The statues found in shrines mostly represent guardian spirits like foxes and forest spirits like the Tengu, but less frequently, if at all, they depict the main kami itself. Rather the kami is represented by a mirror, a jewel, or a sword—thus, the divine is concealed. In the vicinity of the honden, practitioners leave
votive tablets on which they write their petitions and concerns. Good and evil fortunes (omikuji) written on paper are tied up on a wire left for this purpose or on branches. The hope is that the good fortune may come true and that bad fortune will be averted by the local kami. Finally, many shrines bless and sell omamori, amulets, for various purposes such as good health and success.
 
In addition, many Japanese go to shrines at the beginning of January to celebrate New Year, oshogatsu, on the second Monday of January to celebrate “adults day” (seijin no hi), and on 15 November to celebrate shichi-go-san, literally “seven-five-three,” to present children aged three, five, or seven to the local shrine. Lesser known outside of Japan is yakuyoke, literally, “a ritual to ward off evil,” by means of which people of a certain age (unlucky years are called yakudoshi) determined by an astrological calendar go to the shrine to ward off evil fortune.
 
It seems that people in Japan follow some or all of these practices without enquiring into their deeper meaning or underlying metaphysical systems.

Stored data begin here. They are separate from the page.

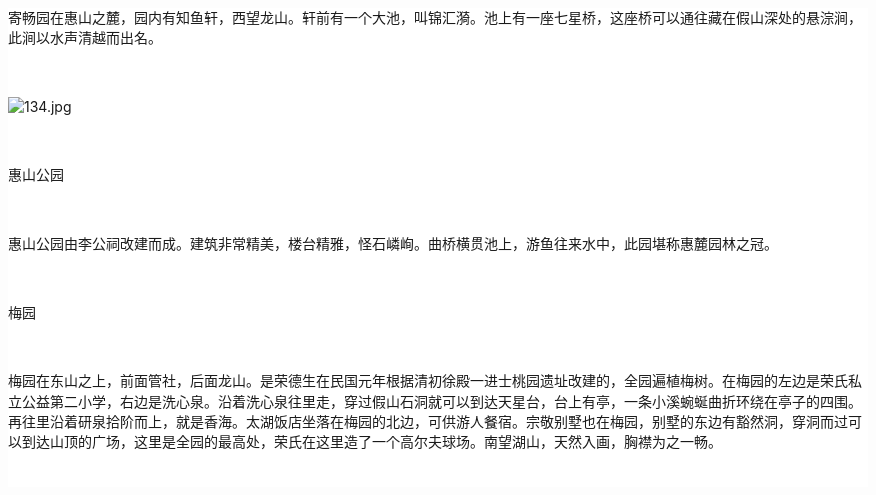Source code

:  <p class="p2">
  <span class="s1">
   寄畅园在惠山之麓，园内有知鱼轩，西望龙山。轩前有一个大池，叫锦汇漪。池上有一座七星桥，这座桥可以通往藏在假山深处的悬淙涧，此涧以水声清越而出名。
  </span>
 </p>
 <p class="p1">
  <span class="s1">
  </span>
  <br/>
 </p>
 <p class="p3">
  <span class="s1">
   <img alt="134.jpg" border="0" height="341" src="/medias/contents/5244/134.jpg" width="550"/>
  </span>
 </p>
 <p class="p1">
  <span class="s1">
  </span>
  <br/>
 </p>
 <p class="p2">
  <span class="s1">
   惠山公园
  </span>
 </p>
 <p class="p1">
  <span class="s1">
  </span>
  <br/>
 </p>
 <p class="p2">
  <span class="s1">
   惠山公园由李公祠改建而成。建筑非常精美，楼台精雅，怪石嶙峋。曲桥横贯池上，游鱼往来水中，此园堪称惠麓园林之冠。
  </span>
 </p>
 <p class="p1">
  <span class="s1">
  </span>
  <br/>
 </p>
 <p class="p2">
  <span class="s1">
   梅园
  </span>
 </p>
 <p class="p1">
  <span class="s1">
  </span>
  <br/>
 </p>
 <p class="p2">
  <span class="s1">
   梅园在东山之上，前面管社，后面龙山。是荣德生在民国元年根据清初徐殿一进士桃园遗址改建的，全园遍植梅树。在梅园的左边是荣氏私立公益第二小学，右边是洗心泉。沿着洗心泉往里走，穿过假山石洞就可以到达天星台，台上有亭，一条小溪蜿蜒曲折环绕在亭子的四围。再往里沿着研泉拾阶而上，就是香海。太湖饭店坐落在梅园的北边，可供游人餐宿。宗敬别墅也在梅园，别墅的东边有豁然洞，穿洞而过可以到达山顶的广场，这里是全园的最高处，荣氏在这里造了一个高尔夫球场。南望湖山，天然入画，胸襟为之一畅。
  </span>
 </p>
 <p class="p1">
  <span class="s1">
  </span>
  <br/>
 </p>
 <p class="p3">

Once we ask about the purpose of these practices and the belief system of Shinto, we enter the world of what Kasulis calls “essentialist” spirituality. In this approach, the search for a Shinto identity and a Shinto orthodoxy is more important than the lived practice. These questions lead the scholar to the Shinto myths as transmitted in the chronicles Kojiki and Nihon shoki (both 8th century), which describe the creation of Japan by Izanagi and Izanami, emphasize the importance of their daughter Amaterasu (the sun kami, who is enshrined at Ise), and maintain the continuity between kami and humans and especially between Amaterasu and the imperial house of Japan. These reflections can lead to a systematic Shinto theology à la Moto’ori Norinaga’s (1730–1801) kokugaku or, in the extreme case, to the nationalist ideology of the Meiji period (1868–1912) known as “State Shinto.”
 
For myself and for many Shinto practitioners, however, the Shinto shrines serve as a reminder of the spiritual dimension of nature and humanity. It is this spiritual dimension that is embodied by the kami and that is inseparable from our bodies and the environment we live in. In this sense, many Shinto shrines, rituals, and practices remind us that there is more to life than the material dimension, and that it needs a conscious reorientation and self-cultivation to regain this dimension and our common humanity.
 
References
 

Kasulis, Thomas P. 2004. Shinto: The Way Home. Honolulu: University of Hawaii Press.